(Aim of the task): Using "none" as the search string, find the matching lines below and copy them.

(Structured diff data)
▶

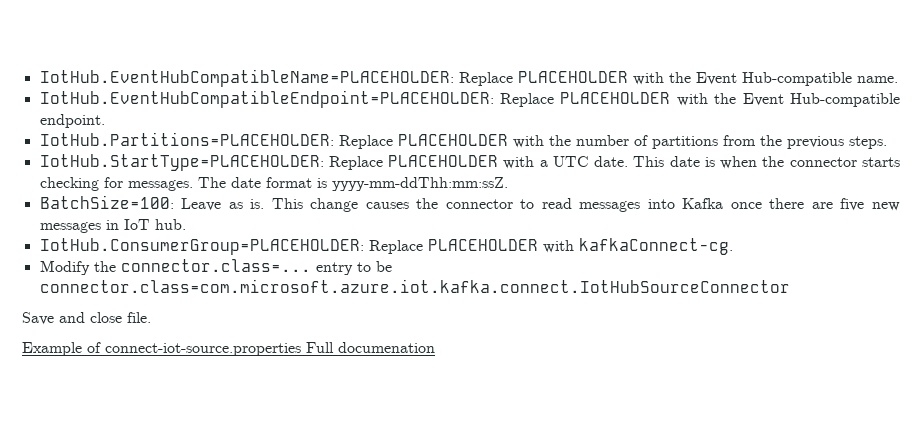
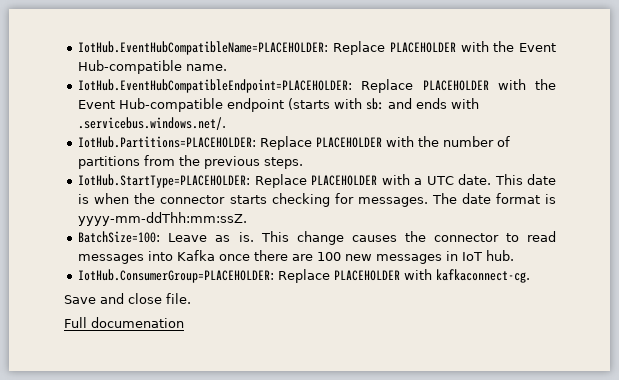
[39,114,105,128] endpoint. -> [227,98,480,112] [78,117,227,130] endpoint (starts with sb: and ends with .servicebus.windows.net/.
[840,198,865,211] five -> [317,252,342,261] 100
[578,238,733,255] [39,259,392,275] [39,279,790,293] kafkaConnect-cg. // Modify the connector.class=... entry to be connector.class=com.microsoft.azure.iot.kafka.connect.IotHubSourceConnector -> [436,269,531,283] kafkaconnect-cg.
[22,342,301,356] Example of connect-iot-source.properties -> (191, 298) none

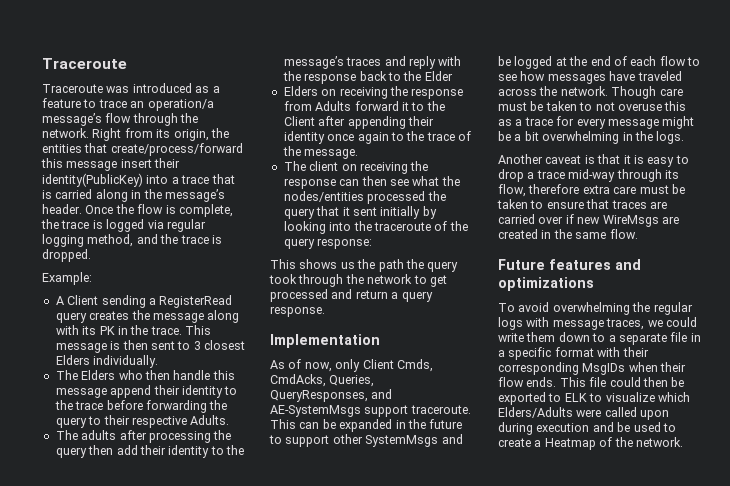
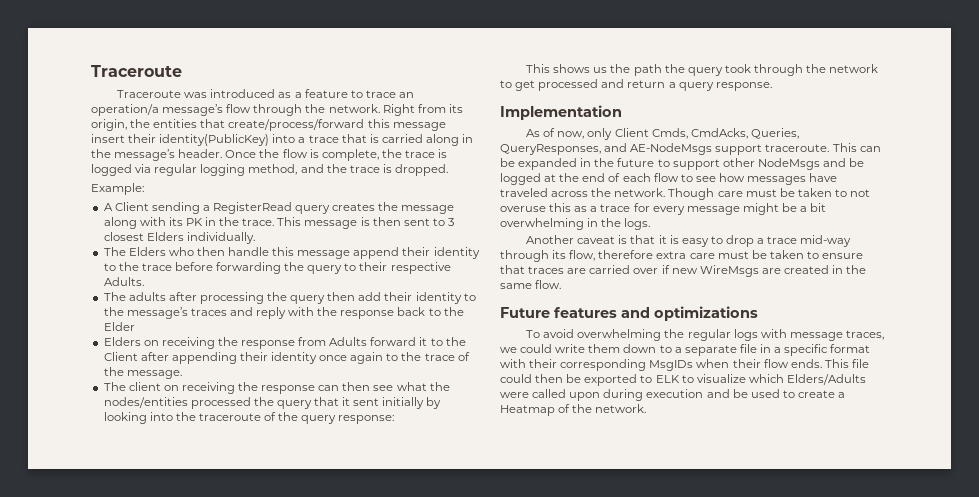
[270,405,361,417] AE-SystemMsgs -> [630,143,713,155] AE-NodeMsgs
[365,435,439,447] SystemMsgs -> [757,158,820,170] NodeMsgs

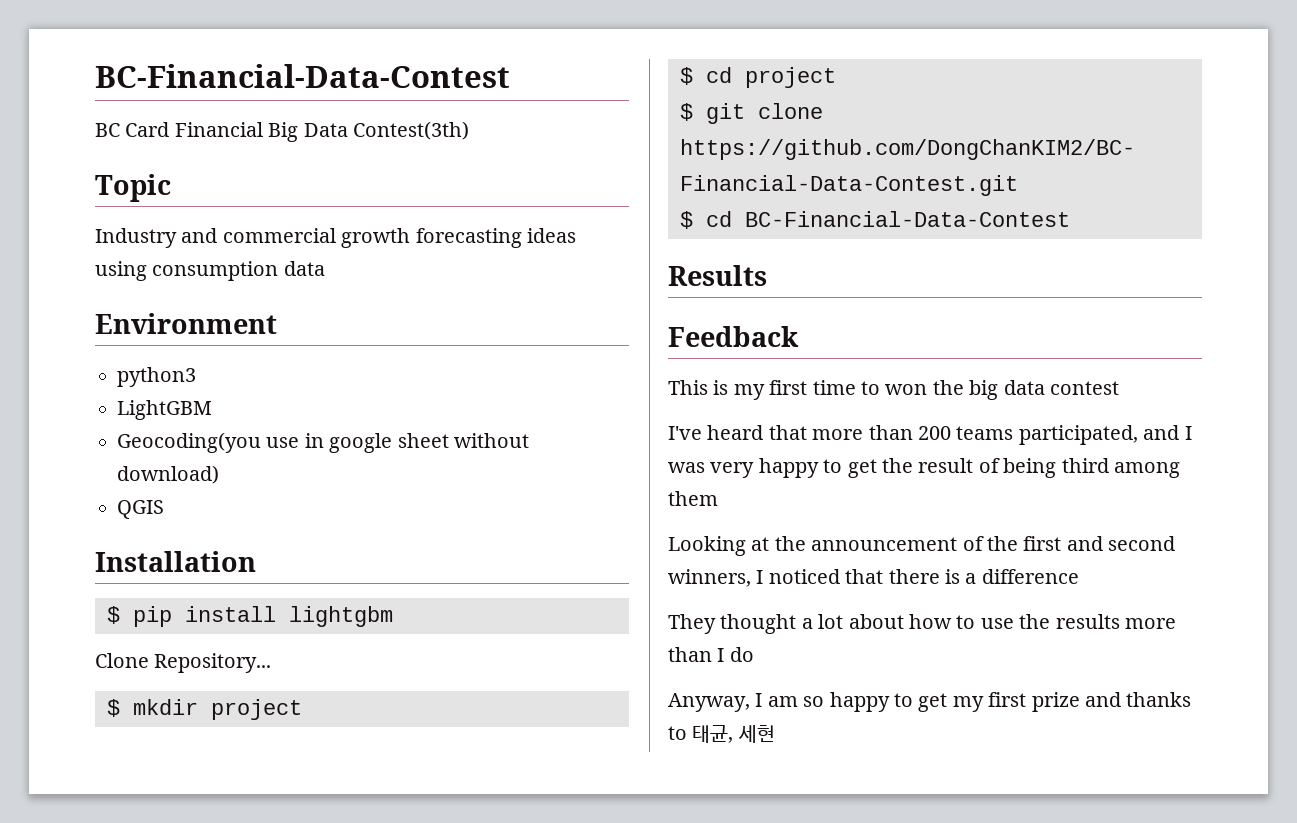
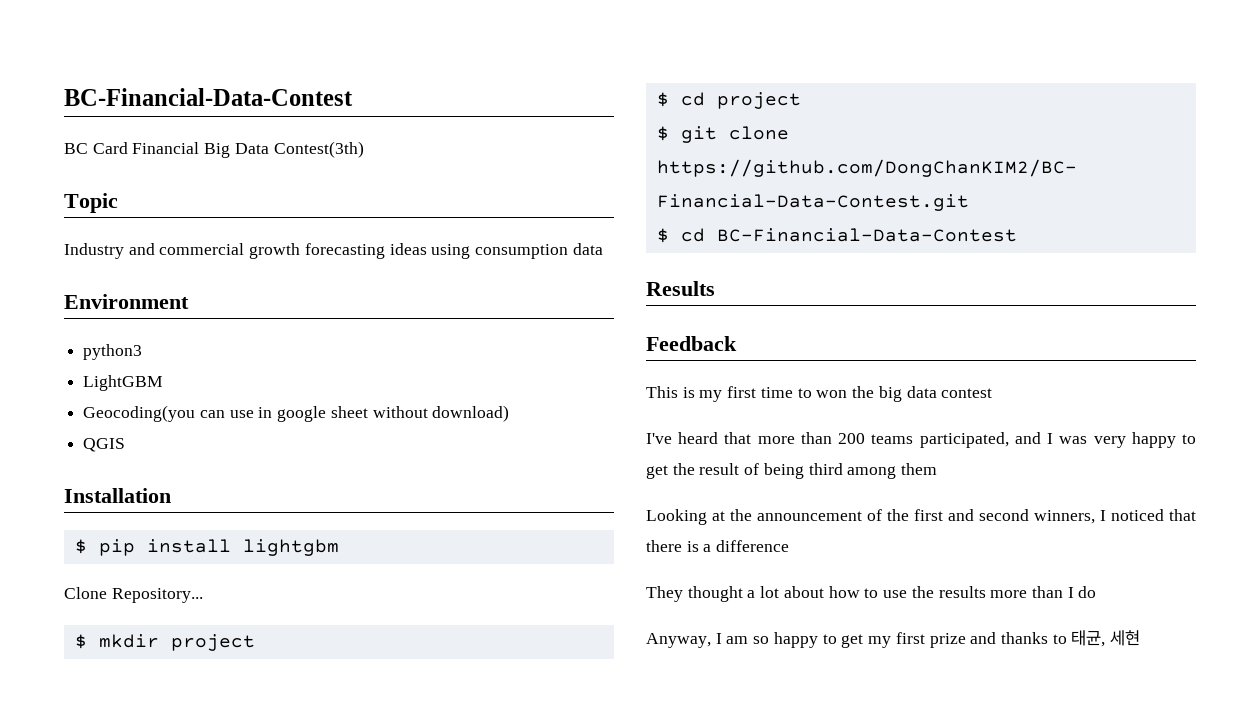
(261, 442) none -> [199,410,225,418] can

◀

(Exercise result):
[22,342,301,356] Example of connect-iot-source.properties -> (191, 298) none
(261, 442) none -> [199,410,225,418] can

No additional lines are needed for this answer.